Rating: TV-MA | Episodes: 10 | Runtime: 60 minutes
Release Date: June 3rd, 2018 (USA)
Studio: Home Box Office (HBO)
Creator(s): Jesse Armstrong
That was your best shot. You lost.
No matter how entertained I was during the entirety of the first season of Jesse Armstrong’s “Succession”, I can’t shake just how disappointing the finale proves. The whole trajectory is setting up a showdown between father (Brian Cox’s Murdoch-esque billionaire Logan Roy) and son (Jeremy Strong’s kicked puppy of a new wave CEO Kendall Roy) only to derail everything at the eleventh hour with a dramatic development fit for daytime soaps. These are great characters with true intrigue in the contrast of their leadership styles—culturally and generationally—that flirt with all-out war three separate times only for Lucy to pull the football again. And while we initially believe Kendall is Charlie Brown, we eventually discover it’s actually us.
That’s not to say the whole thing fails. I had a blast watching and look forward to continuing in the hopes Armstrong and company won’t just keep laughing at us while we laugh at the nightmarish capitalist monsters he’s created. Because their insecurities and faulty confidence are an absolute joy to experience. All it takes is one look from Logan for Kendall, Roman (Kieran Culkin), Shiv (Sarah Snook), and Connor (Alan Ruck) to suddenly lower their eyes and clam up into the little children they are beneath his massive shadow. They love to band together and single out the eldest for being an eccentric living in a fantasy world with zero self-awareness, but, while that’s exactly what Connor is, none of them are much better. The others may even be worse because of it.
Shiv’s subplot as the fixer for a democratic hopeful for President is great because it helps make Logan look even more villainous than he does on his own while also exposing the truth of her motivations to be just like him in a venue that puts her in direct opposition (Snook is fantastic, her steely indignant demeanor given its payoff with a moment of uncharacteristic vulnerability in the finale). Roman’s thread is much less meaty since his flaky nepo baby is superficiality incarnate, but Culkin has his moments whenever given the opportunity to whine for praise and prove how afraid he is. Kendall is the focal point: the heir apparent who’s thwarted every time it seems his moment has arisen. Strong steals the show as a result, both the “good guy” saddled with the Roy reputation and just as ruthless. He’s therefore just as unsympathetic as the rest, yet we want him to win.
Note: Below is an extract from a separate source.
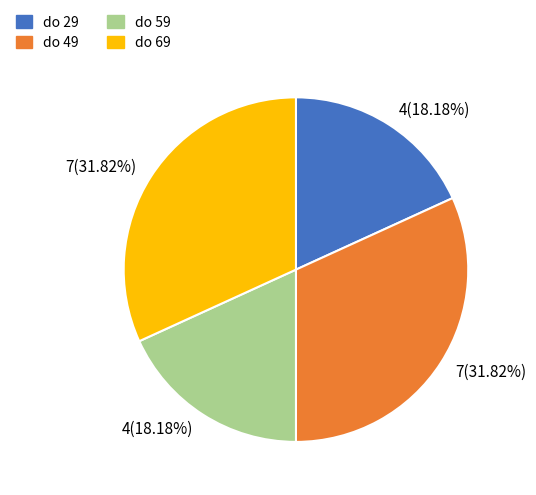

Is there any slice that represents more than half of the pie?

No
At least we do until the end. Before the script cuts off his legs and renders his tenuous control of his own fate nonexistent. I get that this endgame builds from a long con that starts with fake news stories about his drug addiction, but always making him fall prey to the noise feels narratively lazy even if his actions make the familial dynamic pop. That’s the tricky balance. It’s a character piece held together by a messy battlefield of in-fighting, jealousies, and betrayals that captivate enough without constantly adding more drama via ham-fisted and over-the-top tragedies. The show is at its best when these monsters are in a room together calling out each other’s bullshit. Undercutting that with rich-kids-needing-to-be-bailed-out-by-their-powerful-father blackmail gets boring fast. Don’t tease a teeth-bared, claws-out war and say, “Gotcha!” Because it isn’t delayed here. It’s cancelled.
All that said, “Austerlitz” is an all-timer. “Which Side Are You On?” and “Prague” aren’t far behind. The main cast is impeccable and the supporting players may even be better since they still get to hold some cards. Matthew Macfadyen as Shiv’s fiancé Tom might be the most fascinating character of all (doesn’t come from money, is seen as soft and genial by the family, can be cutthroat when pushed and in a position to whip someone else like the Roys whip him). Nicholas Braun’s Cousin Greg is always watching in the background, accruing capital by way of loyalty and blackmail fodder despite his goofball demeanor. And Hiam Abbass is an absolute enigma as Logan’s current wife and devil on his shoulder. I can’t wait to see what happens with her Marcia as things progress.
Special mention to Rob Yang and Natalie Gold’s agents too. I think he’s in less than half the episodes for barely five to ten minutes each and she’s in more than half for the same, but they’ve got their names in the opening credits. Both are great, but I don’t understand how they get top billing over J. Smith-Cameron whose chief counsel earns more time and contextual weight than both.

A scene from the Season 1 finale of SUCCESSION; Colin Hutton/HBO.